In 2002, further tests revealed the presence of toxins such as trichlorobenzene, dichloromethane, chloroform, and lead, as well as mercury, in the milk of nursing mothers.

A year before that, that is, in 2001, the Dow Chemical company - which is also American and based in Michigan - had bought Union Carbide, and thus acquired its assets and liabilities, and categorically refused to clean up the disaster site and provide safe drinking water. to the population, compensating the victims and even revealing the make-up of the leaked gas, information that doctors need to use to properly treat the victims.

Proceedings in the Bhopal disaster

Actual justice and reparation for the victims of the Bhopal disaster remained elusive, and the first compensation was granted to them in 1989, when Union Carbide agreed to a partial settlement with the Indian government, and paid about $ 470 million in compensation to the residents of the stricken region.
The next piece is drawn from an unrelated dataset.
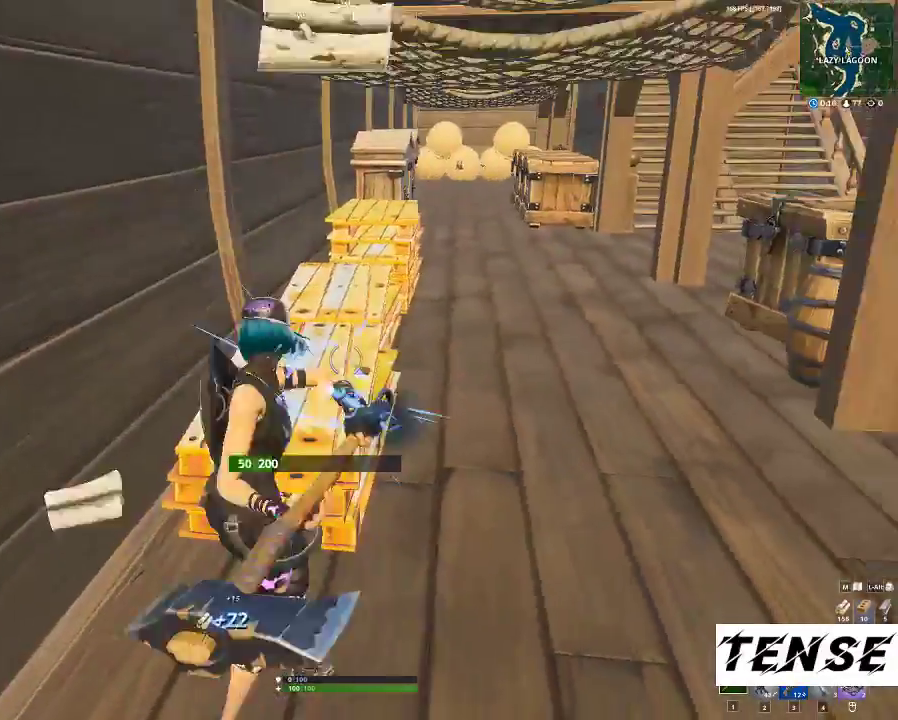
{"keys": ["w"], "mouse": ["left"], "events": [[67, "w", "down"], [133, "d", "up"], [233, "a", "down"], [267, "a", "up"], [367, "d", "down"], [500, "d", "up"]]}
The human rights organizations that were charged with defending the victims of the disaster saw this compensation as "shameful", and it was widely criticized as insufficient and not equal to the level of harm caused to the residents of Bhopal, as most of them received only 25,000 rupees (equivalent to 300 US dollars). , while others received nothing.

The majority of survivors still live near the toxic disaster site.

In 1991, the local government in Bhopal charged American Warren Anderson - who was CEO of Union Carbide at the time of the disaster - with manslaughter, for failing to fix the plant's safety systems.

However, Anderson was not brought to trial, and India's request at the time - to hand over the Americans involved in the accident, headed by Anderson - faltered for a long time without any response from US officials until Warren Anderson died in September 2014, a few months before the 30th anniversary of the disaster.

Thus, the victims were left in Bhopal alone to claim their rights and the rights of their families, and they were asked to defend themselves because the direct managers of Union Carbide, especially the Americans, were evading justice, and even the Dow Chemical Company, which acquired Union Carbide's assets, evaded fulfilling its legal and moral obligations in Bhopal.

None of the eight Indian officials who were convicted of negligence in 2010 have served their sentences in prison (French)

In the year 2010, that is, after nearly a quarter of a century had passed, a court in India issued judicial rulings against 8 Indian people for causing the Bhopal disaster, and the court charged “negligence homicide” to the eight defendants, who were all former workers in the factory, a charge that does not exceed the term of its sentence. two years imprisonment;

Which human rights activists saw as "a lenient and very late sentence."

The verdict is the first actual conviction of its kind since that disaster, and worst of all, none of the eight Indian officials convicted in 2010 have served their sentences in prison, and representatives of the Union Carbide plant have never appeared in court.